Todos esses efeitos têm aumentado as dúvidas do mercado sobre um possível novo regime de inflação mais alta, pressionando taxas de juros futuras. Em ambos os casos, por enquanto, as expectativas de longo prazo implícitas nos juros futuros ainda parecem bastante ancoradas.

Segundo Blanchard, haverá queda substancial da inflação nos EUA antes do fim deste ano, a qual poderá seguir para perto de 3% no fim de 2023. A partir daí, a resiliência dos efeitos secundários torna difícil levar a inflação para a meta de 2%. Na Europa, as notícias não seriam muito boas a curto prazo. Contudo, sem superaquecimento, a convergência da inflação torna-se menos custosa.

Assim, a necessária desaceleração da demanda ou aumento do desemprego seria substancialmente maior nos EUA. Sob a hipótese de o ajuste ser feito em um ano, implicaria redução de três pontos percentuais na taxa de crescimento. Se feito devagar o suficiente, pode evitar uma recessão, algo que será bem difícil, pois a demanda parece resiliente, apesar da redução de gastos públicos, na margem. Não há evidências de que a demanda venha a desacelerar na ausência de uma política monetária mais rígida.

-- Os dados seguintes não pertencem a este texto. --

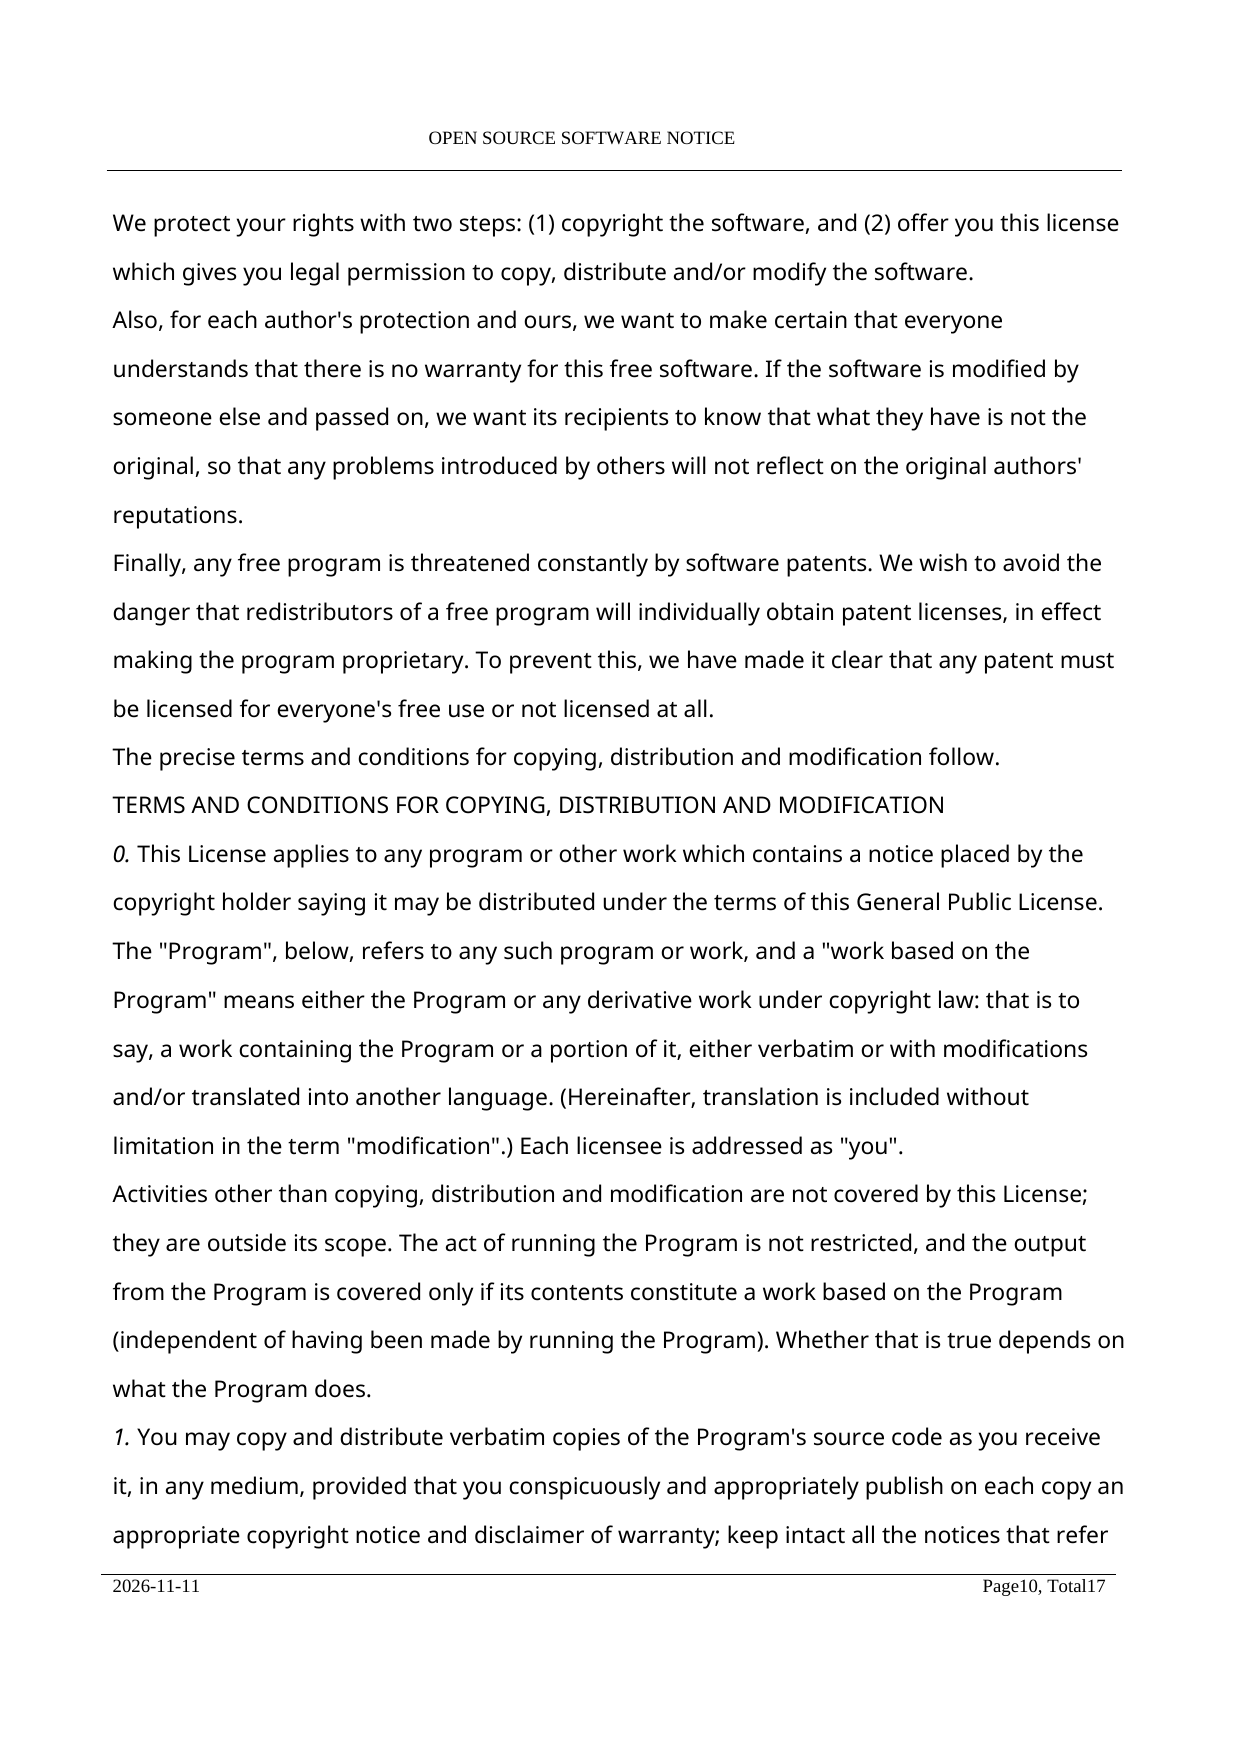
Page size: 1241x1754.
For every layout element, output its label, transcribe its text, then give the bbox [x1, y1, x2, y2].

O caso da Europa seria mais complexo, pois o mais provável é que a demanda diminua por conta própria, em razão da importante perda de poder de compra. Acontece que esse efeito tende a ser limitado pelos gastos públicos, pois os governos buscam criar um escudo sobre os preços da energia, via subsídios, a fim de aliviar os efeitos sobre a população. O BCE (Banco Central Europeu) vai precisar apertar as taxas de juros e enviar um sinal de compromisso com as metas de inflação, mas a intensidade será menor que nos EUA.

Tais condições rebatem sobre os mercados emergentes, pelo canal da inflação importada e de menor ancoragem, ou seja, maior custo para os bancos centrais no controle da inflação. Menor ancoragem implica necessidade de ser mais rígido no combate à inflação e aumentar as taxas de juros. Vale lembrar que essas economias convivem com taxas de juros reais neutras maiores que a taxa de crescimento, o que demanda maior esforço fiscal.

Contudo, haverá grandes diferenças entre importadores e exportadores de commodities nesse período, quando os últimos seriam menos penalizados, concluiu o professor. O que favorece o Brasil, que, ademais, poderá ter mais oportunidades relacionadas aos investimentos na "transição verde".